By Colette Mortreux, University of Melbourne

There has been much discussion about the impacts of climate change on migration, with calls that the world is entering an ‘era of mass migration’ and ‘unimaginable crisis’. Many communities in the Pacific are increasingly feeling the pressure of climate change including on livelihoods, food security and health. But the impact on migration is less clear.

The Pacific is a diverse region with diverse needs. Not all islands are low-lying, and climate sensitivities and capacities are diverse. Governments need to act quickly, yet they need to do so in ways that engage meaningfully with those who need support, providing a solid evidence base for their decision-making.

It is difficult for researchers to establish a direct relationship between climate change and migration as the decision to migrate is often multicausal, with migrants tending to describe their motivation as related to economic or educational opportunities, even when they experienced environmental stress in their place of origin. In the Pacific, this is likely even harder to determine given that migration is deeply integrated in social and economic life. Despite this complexity, research provides several key insights to shape policy.

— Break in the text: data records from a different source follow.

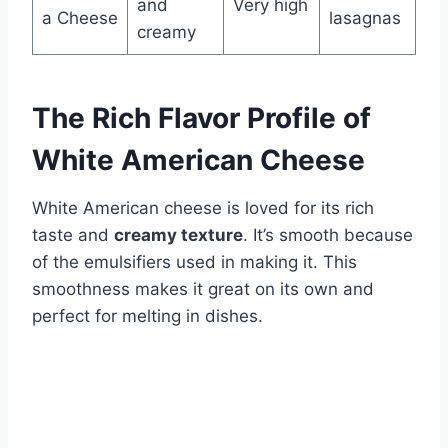
and
Very high
a Cheese
lasagnas
creamy
The Rich Flavor Profile of
White American Cheese
White American cheese is loved for its rich
taste and
creamy texture
. It’s smooth because
of the emulsifiers used in making it. This
smoothness makes it great on its own and
perfect for melting in dishes.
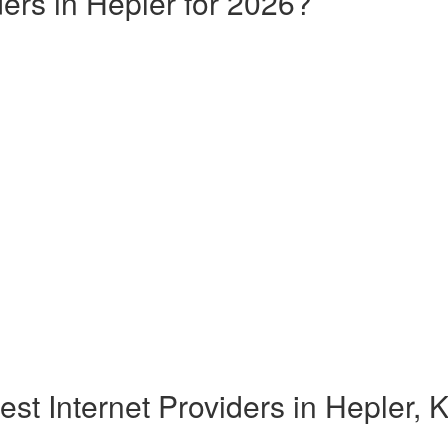
ders in Hepler for 2026?
est Internet Providers in Hepler, 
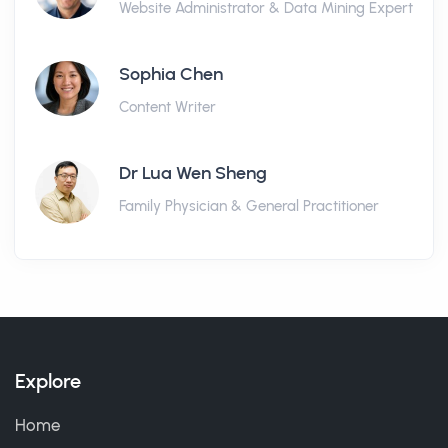
Website Administrator & Data Mining Expert
Sophia Chen
Content Writer
Dr Lua Wen Sheng
Family Physician & General Practitioner
Explore
Home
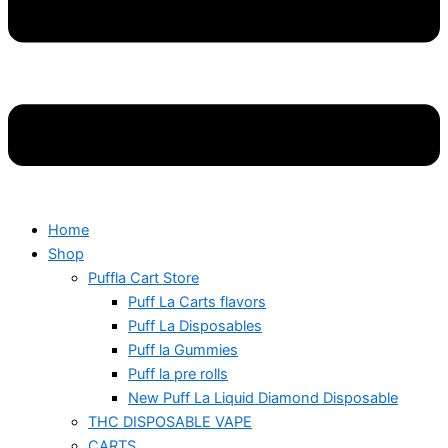
Home
Shop
Puffla Cart Store
Puff La Carts flavors
Puff La Disposables
Puff la Gummies
Puff la pre rolls
New Puff La Liquid Diamond Disposable
THC DISPOSABLE VAPE
CARTS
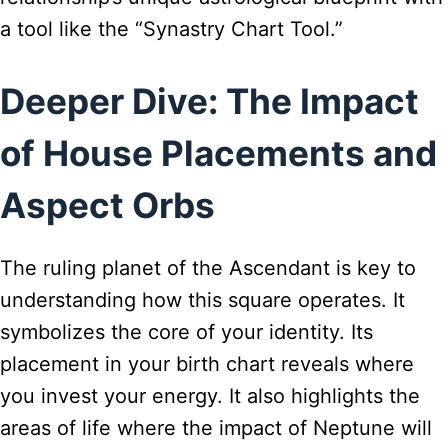
a tool like the “Synastry Chart Tool.”
Deeper Dive: The Impact
of House Placements and
Aspect Orbs
The ruling planet of the Ascendant is key to
understanding how this square operates. It
symbolizes the core of your identity. Its
placement in your birth chart reveals where
you invest your energy. It also highlights the
areas of life where the impact of Neptune will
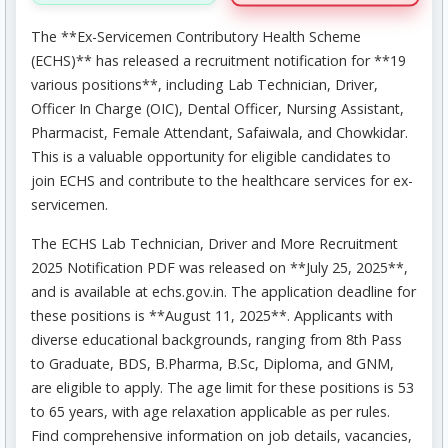
The **Ex-Servicemen Contributory Health Scheme
(ECHS)** has released a recruitment notification for **19
various positions**, including Lab Technician, Driver,
Officer In Charge (OIC), Dental Officer, Nursing Assistant,
Pharmacist, Female Attendant, Safaiwala, and Chowkidar.
This is a valuable opportunity for eligible candidates to
join ECHS and contribute to the healthcare services for ex-
servicemen.
The ECHS Lab Technician, Driver and More Recruitment
2025 Notification PDF was released on **July 25, 2025**,
and is available at echs.gov.in. The application deadline for
these positions is **August 11, 2025**. Applicants with
diverse educational backgrounds, ranging from 8th Pass
to Graduate, BDS, B.Pharma, B.Sc, Diploma, and GNM,
are eligible to apply. The age limit for these positions is 53
to 65 years, with age relaxation applicable as per rules.
Find comprehensive information on job details, vacancies,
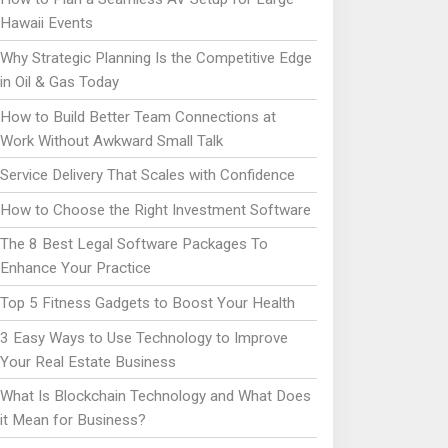
Hawaii Events
Why Strategic Planning Is the Competitive Edge
in Oil & Gas Today
How to Build Better Team Connections at
Work Without Awkward Small Talk
Service Delivery That Scales with Confidence
How to Choose the Right Investment Software
The 8 Best Legal Software Packages To
Enhance Your Practice
Top 5 Fitness Gadgets to Boost Your Health
3 Easy Ways to Use Technology to Improve
Your Real Estate Business
What Is Blockchain Technology and What Does
it Mean for Business?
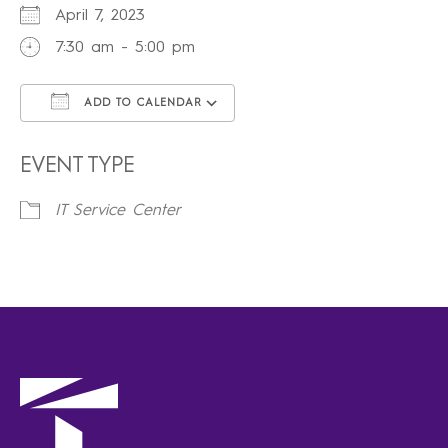
April 7, 2023
7:30 am - 5:00 pm
ADD TO CALENDAR
Download ICS
Google Calendar
iCalendar
Office 365
Outlook Live
EVENT TYPE
IT Service Center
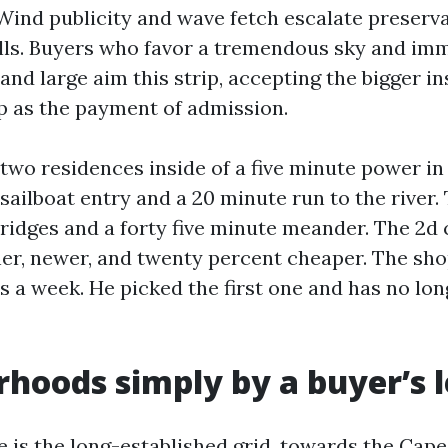
ind publicity and wave fetch escalate preserv
ls. Buyers who favor a tremendous sky and imm
 and large aim this strip, accepting the bigger i
 as the payment of admission.
two residences inside of a five minute power i
sailboat entry and a 20 minute run to the river.
ridges and a forty five minute meander. The 2
her, newer, and twenty percent cheaper. The sh
s a week. He picked the first one and has no lo
hoods simply by a buyer’s 
 is the long-established grid, towards the Cape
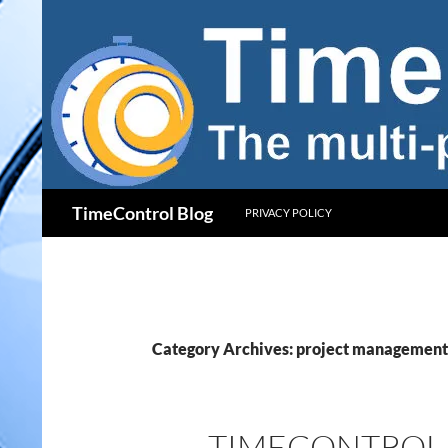
Skip
to
content
Search
TimeControl Blog
PRIVACY POLICY
Category Archives: project management
TIMECONTROL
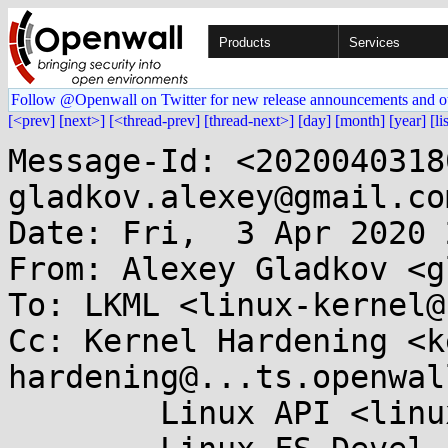
Products
Services
Follow @Openwall on Twitter for new release announcements and o
[<prev]
[next>]
[<thread-prev]
[thread-next>]
[day]
[month]
[year]
[li
Message-Id: <2020040318
gladkov.alexey@gmail.com
Date: Fri,  3 Apr 2020 
From: Alexey Gladkov <g
To: LKML <linux-kernel@
Cc: Kernel Hardening <k
hardening@...ts.openwal
	Linux API <linux-api@...r.kernel.org>,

Climate change is showing early signs of influence on mobility decisions, particularly in low-lying islands. According to the Pacific Climate Change and Migration Project, 9 per cent of migration from Tuvalu (both domestic and international) between 2005–15 was triggered by environmental hazards associated with climate change. In Kiribati, the numbers were slightly higher with 14 per cent of migration attributed to environmental change over the same period. This research also found that some households could not afford to migrate — highlighting the need to support potentially trapped populations as climate impacts amplify.
In a separate study conducted in the Republic of the Marshall Islands, less than one per cent of participants mentioned environmental change as a driver of migration. For migrants who had settled in the United States, 62 percent reflected that they would not return to the Marshall Islands due to climate change concerns, suggesting a growing community concern.

These early signs of climate mobility aside, the evidence consistently shows that people from low-lying islands wish to continue living in their homelands where possible. In the Pacific, where the concept of land and belonging are intimately entwined, attachment to place is fundamental.

Climate planning should invest in local adaptation, and facilitate population mobility. Both are needed for a flourishing Pacific. Mobility is an integral part of life in the Pacific. It allows individuals to diversify their livelihoods, maintain and build social networks, learn new skills and connect.

Institutionally, we are seeing shifts to facilitate greater mobility across the Pacific. In 2020, the United Nations Human Rights Committee formally recognised that states must ‘refrain from sending people back to situations in which the impacts of climate change in the country of origin pose a risk to their life with dignity’. How that plays out is yet to be seen.

In Australia, the Albanese government announced in 2022 the Pacific Engagement Visa which will allow 3000 workers to come to Australia annually, with opportunities for permanent residency for family members. The New Zealand government also proposed an action plan in 2018 for responding to climate-induced displacement and migration in the Pacific.

Some Pacific governments are preparing for relocation and the Fijian government is leading the way with implementation. Historically, planned resettlements have tended to leave communities more impoverished. Planned relocation due to climate change is unlikely to be different as there are significant opportunities for corruption and community marginalisation. Yet the case of Fiji shows a promising beginning.

A 2019 study that examined the process of relocating three Fijian communities identified key enablers of success — building community consensus over time through sustained government support, community ownership during each step of relocation, and meaningful land tenure arrangements. These climate change relocations are one of the first to be undertaken. Despite some challenges and long-term uncertainties, they have been a tentative success.

The impacts of climate change across the Pacific are growing. There is ongoing speculation about migration and relocation that, at times, obscures the reality. We can expect that people will increasingly seek to migrate as impacts amplify, and extreme events trigger higher rates of out-migration.

It is important to focus on what communities in these places want and need — what changes will make their lives easier and what information they need to support their decision-making. Researchers and policymakers should focus on sustained and meaningful engagement with governments and community leaders across the Pacific. They should aim to support proactive adaptation and empower communities across a range of plausible climate scenarios.